Activités proposées
- a) Recopiez, s'il vous plaît, le passage de l'extrait choisi qui commence par « CHRONIQUE. Imagine-t-on le » et se termine par « gain de cause. », en renommant « Commission européenne » en « Commission de Bruxelles ».
- b) D'après l'extrait choisi, combien de temps a duré le bras de fer avant que le général de Gaulle obtienne gain de cause ?

Extrait choisi

CHRONIQUE. Imagine-t-on le général de Gaulle aux Rencontres de Saint-Denis ?
Commençons, une fois n’est pas coutume, par un peu d’histoire. En 1965, le président de la République française, le général de Gaulle, entre en conflit avec la Commission européenne. Il s’opposait à plusieurs projets de réformes de la Communauté Economique Européenne, qui auraient renforcé l’intégration supranationale au détriment des Etats-Nations. Le général de Gaulle décide alors, tout simplement, de boycotter les organes européens. Puisque, à l’époque, les votes devaient être tranchés à l’unanimité, il suffisait que la France ne soit pas représentée pour que l’ensemble du processus décisionnel européen soit bloqué. Après six mois de bras de fer, le général de Gaulle obtient finalement gain de cause.
C’est ce qui a donné son nom à la "politique de la chaise vide" : refuser de se présenter à un événement, pour empêcher que des décisions puissent y être prises – ou, à tout le moins, pour en saper la légitimité.

Enregistrements fournis
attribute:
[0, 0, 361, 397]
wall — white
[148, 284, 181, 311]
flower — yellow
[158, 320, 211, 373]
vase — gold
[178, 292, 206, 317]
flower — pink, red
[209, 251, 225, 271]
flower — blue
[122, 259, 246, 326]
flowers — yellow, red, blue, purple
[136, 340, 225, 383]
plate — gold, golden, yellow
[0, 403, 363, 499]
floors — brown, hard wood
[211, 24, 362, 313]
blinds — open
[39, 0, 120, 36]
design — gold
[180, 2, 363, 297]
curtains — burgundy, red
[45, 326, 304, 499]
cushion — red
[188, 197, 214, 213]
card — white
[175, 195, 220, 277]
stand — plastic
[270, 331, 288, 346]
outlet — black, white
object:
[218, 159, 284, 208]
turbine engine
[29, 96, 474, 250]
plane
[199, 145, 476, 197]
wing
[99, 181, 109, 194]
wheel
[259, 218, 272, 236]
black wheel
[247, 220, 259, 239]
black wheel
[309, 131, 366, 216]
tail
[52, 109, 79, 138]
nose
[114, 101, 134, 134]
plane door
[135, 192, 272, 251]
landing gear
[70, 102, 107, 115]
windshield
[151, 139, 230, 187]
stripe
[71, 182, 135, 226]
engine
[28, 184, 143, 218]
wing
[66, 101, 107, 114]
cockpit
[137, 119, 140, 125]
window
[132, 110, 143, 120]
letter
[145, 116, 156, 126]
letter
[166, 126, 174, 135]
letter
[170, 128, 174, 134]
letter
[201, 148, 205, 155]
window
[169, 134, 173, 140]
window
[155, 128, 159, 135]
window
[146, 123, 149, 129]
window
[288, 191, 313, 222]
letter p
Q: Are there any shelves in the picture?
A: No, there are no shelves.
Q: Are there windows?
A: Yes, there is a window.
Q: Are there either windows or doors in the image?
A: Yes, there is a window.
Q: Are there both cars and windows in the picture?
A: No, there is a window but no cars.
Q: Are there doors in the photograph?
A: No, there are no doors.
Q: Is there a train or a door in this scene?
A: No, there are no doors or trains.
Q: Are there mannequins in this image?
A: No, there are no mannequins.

Corrigés
- a)
CHRONIQUE. Imagine-t-on le général de Gaulle aux Rencontres de Saint-Denis ?
Commençons, une fois n’est pas coutume, par un peu d’histoire. En 1965, le président de la République française, le général de Gaulle, entre en conflit avec la Commission de Bruxelles. Il s’opposait à plusieurs projets de réformes de la Communauté Economique Européenne, qui auraient renforcé l’intégration supranationale au détriment des Etats-Nations. Le général de Gaulle décide alors, tout simplement, de boycotter les organes européens. Puisque, à l’époque, les votes devaient être tranchés à l’unanimité, il suffisait que la France ne soit pas représentée pour que l’ensemble du processus décisionnel européen soit bloqué. Après six mois de bras de fer, le général de Gaulle obtient finalement gain de cause.

- b) Six mois.